(Text for analysis):
People who are into sports could take a winning tip from Sonny and Cher’s top-100 hit of 1967. You heard it here first, guys… The beat goes on was code, man. Yeah. They’re saying like eat your beets, and you’ll run harder, longer, faster!
It’s true. Lots of science backs this up, but the latest news came out this spring… 45 years after Sonny and Cher gave us the word.
A new study in the Journal of the Academy of Nutrition and Dietetics found that eating 7-ounces of baked beets 75 minutes before exercise helped racers run three percent faster during a 5K. Better yet, in the last 1.8 kilometer, they ran five percent faster. Being able to up your performance like that means you torch both your opponents and major calories.
The secret is all those nitrates in beets. Nitrates help deliver more oxygen to your muscles, so you don’t get tired as fast during a race.
Juice them, soup them, or put them in cake! And don’t throw out the leaves. They’re totally delicious, especially when you use them to make my favorite dish, beetniks. No, the name of this dish is not referring to Sonny and Cher in the 60s. Beetniks turn up at parties in western Canada, especially weddings and Christmas gatherings, when people expect to have a great time and good food. They’re not hard to make, especially if you start with frozen dough.
Click to try out these beet recipes
Then lace up, go out and run your personal best!
Beet cake (see my next post)
Baked beets or roasted beets with tahini sauce
And my personal favorite…
Beetniks!!!
2 or 3 dozen larger beet leaves, washed
(In a pinch, you can use red chard leaves)
Bread dough, a pound or so
(I use whole-wheat frozen bread dough)
1 tablespoon coconut oil (or 2 tablespoons butter)

(Dataset extract):
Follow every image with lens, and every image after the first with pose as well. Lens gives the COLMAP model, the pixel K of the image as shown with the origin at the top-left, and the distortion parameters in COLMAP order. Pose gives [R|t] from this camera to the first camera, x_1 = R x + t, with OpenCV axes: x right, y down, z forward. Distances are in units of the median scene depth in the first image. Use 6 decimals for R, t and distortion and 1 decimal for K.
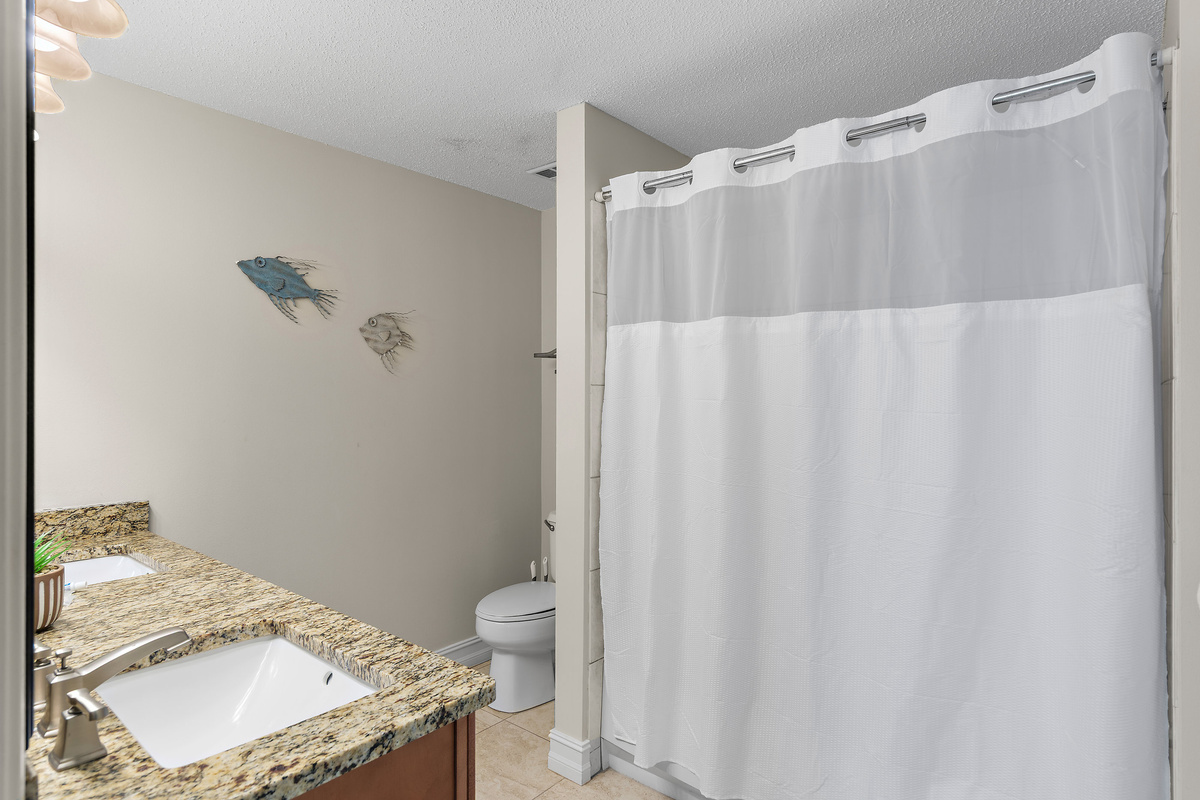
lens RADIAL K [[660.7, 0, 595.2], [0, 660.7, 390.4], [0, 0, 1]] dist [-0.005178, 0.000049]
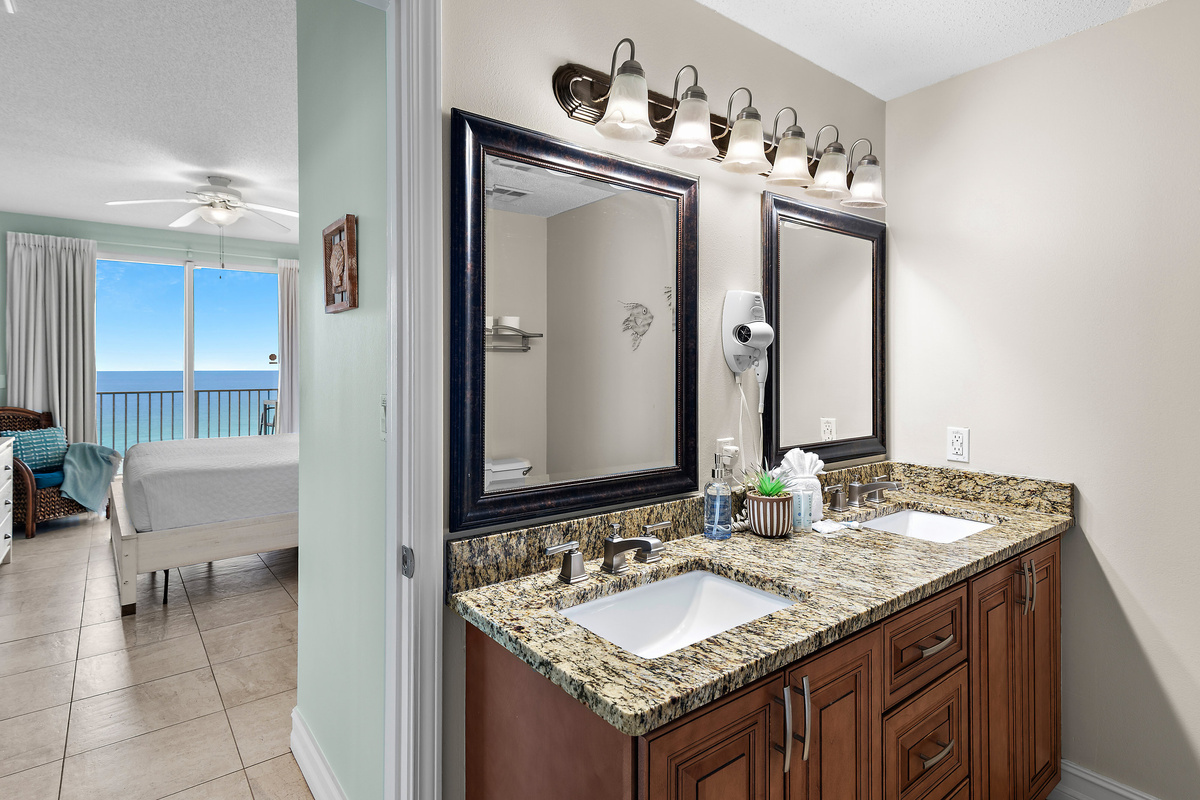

(Problem):
In the text about beets, how long before exercise did the study's racers eat baked beets?

(Answer to this task):
75 minutes before exercise.